The MRL combines a linear accelerator with on-board diagnostic quality MRI. The superior soft tissue discrimination of MR gives better target visualization compared to CBCT. The improved target visualization may facilitate the investigation of daily online plan adaptation and isotoxic dose intensification without the concerns of excessive ionizing radiation that exist with CBCT.^22,25,59 The MRL will also enable real-time gating and permit assessment of delivered dose compared to planned dose.⁷⁸ Ultimately, the anatomical and dosimetric information obtained in real time may facilitate intrafractional plan adaptation, to ensure the intended daily dose is delivered. This should permit smaller PTV margins and further reduce the dose to healthy tissues. Therefore, MR-guided RT potentially represents truly individualized RT with a move away from an image-guided to a "dose-guided" technique.²² The MRL also offers the potential to incorporate biological information via functional imaging. This may enable the exciting possibility of individualized adaptation and intensification based on tumour metabolic activity and hypoxia.⁷⁹

Proton beam therapy (PrBT) is another technology that has the potential to improve the outcome of NSCLC patients. The physical characteristics of protons mean their energy deposition increases with increasing depth in tissue. As a result, the maximum energy deposition occurs toward the end of the proton range (the Bragg peak). Therefore, the dose to the normal tissues beyond this range and the integral dose are reduced. A trial of IMRT vs passive scattering PrBT in patients with LA-NSCLC found that PrBT reduced low dose bath to the lungs although more lung tissue was exposed to doses ≥ 20 Gy. Moreover, PrBT spared more heart volume at all dose levels compared to IMRT.⁸⁰ In spite of this dosimetric advantage, this randomized Phase III trial did not show a clinical benefit for patients treated with protons. There are many unsolved technological challenges in delivering PrBT to mobile targets such as lung tumours, as the sharp dose gradient of proton plans makes them particularly sensitive to geometric uncertainties.

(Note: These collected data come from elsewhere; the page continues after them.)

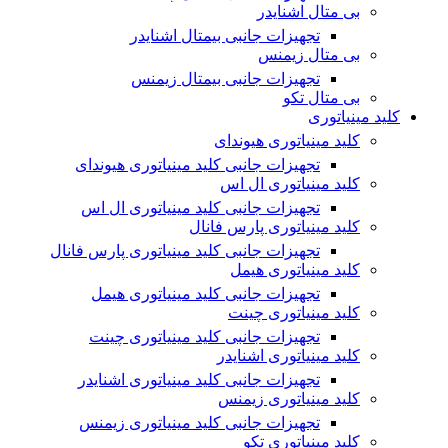
بی متال اشنایدر
تجهیزات جانبی بیمتال اشنایدر
بی متال زیمنس
تجهیزات جانبی بیمتال زیمنس
بی متال تکو
کلید مینیاتوری
کلید مینیاتوری هیوندای
تجهیزات جانبی کلید مینیاتوری هیوندای
کلید مینیاتوری ال اس
تجهیزات جانبی کلید مینیاتوری ال اس
کلید مینیاتوری پارس فانال
تجهیزات جانبی کلید مینیاتوری پارس فانال
کلید مینیاتوری هیمل
تجهیزات جانبی کلید مینیاتوری هیمل
کلید مینیاتوری چینت
تجهیزات جانبی کلید مینیاتوری چینت
کلید مینیاتوری اشنایدر
تجهیزات جانبی کلید مینیاتوری اشنایدر
کلید مینیاتوری زیمنس
تجهیزات جانبی کلید مینیاتوری زیمنس
کلید مینیاتوری تکو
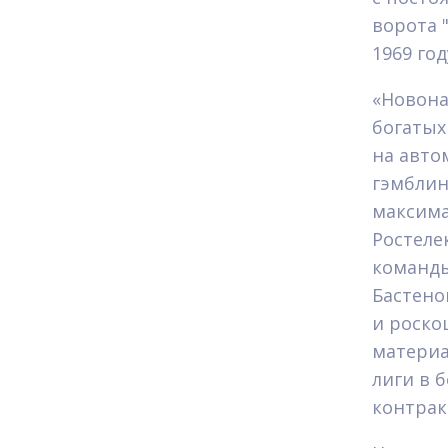
ворота 
1969 год
«Новона
богатых
на авто
гэмблин
максима
Ростеле
команды
Бастено
и роско
материа
лиги в 
контрак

There are a number of studies ongoing in early and LA lung cancer patients comparing IMRT with PrBT (ClinicalTrials.gov:NCT 01993810, NCT 02731001 and NCT 03818776).

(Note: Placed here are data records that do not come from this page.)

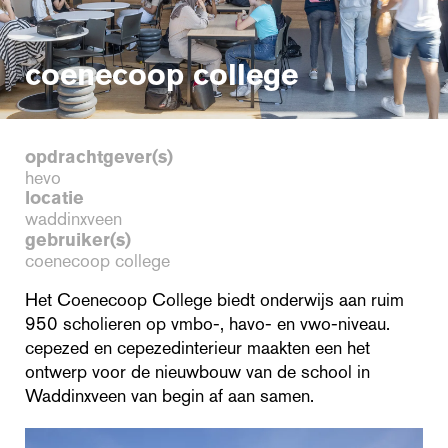
coenecoop college
opdrachtgever(s)
hevo
locatie
waddinxveen
gebruiker(s)
coenecoop college
Het Coenecoop College biedt onderwijs aan ruim
950 scholieren op vmbo-, havo- en vwo-niveau.
cepezed en cepezedinterieur maakten een het
ontwerp voor de nieuwbouw van de school in
Waddinxveen van begin af aan samen.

The addition of consolidation IO after concurrent CRT has recently become standard of care in LA NSCLC.⁷⁰ There are currently many ongoing trials investigating a similar strategy in patients with early stage NSCLC and in LA patients not suitable for concurrent CRT. Clinical trials are also investigating the addition of IO to thoracic RT concurrently in combination with consolidation treatment. Many questions remain about the timing of the administration of IO and thoracic RT and the impact of the volume of irradiation on the immune system. Further research is also required to identify the patients most likely to benefit from consolidation IO. One other promising area of investigation is the concept of "minimal residual disease" with circulating tumour deoxyribonucleic acid (ctDNA).⁸¹ ctDNA represents an attractive biomarker and may have benefits in screening, assessing response to treatment and surveillance. Blood collection for circulating tumour cells and ctDNA is included in some of the trials of RT in OMD (Table 4).

Conclusion

In this review, we have described the advances in imaging, tumour localization and RT technology that have facilitated the development of SABR for early stage NSCLC and allowed the treatment of large volume LA NSCLC. We have also highlighted ongoing research in areas such as dose escalation in LA disease and the use of SABR in the treatment of oligometastatic disease.

Advances in RT technologies have improved the precision of RT but in order to make further progress, there is an unmet need to tailor treatment to individual patients and tumour characteristics.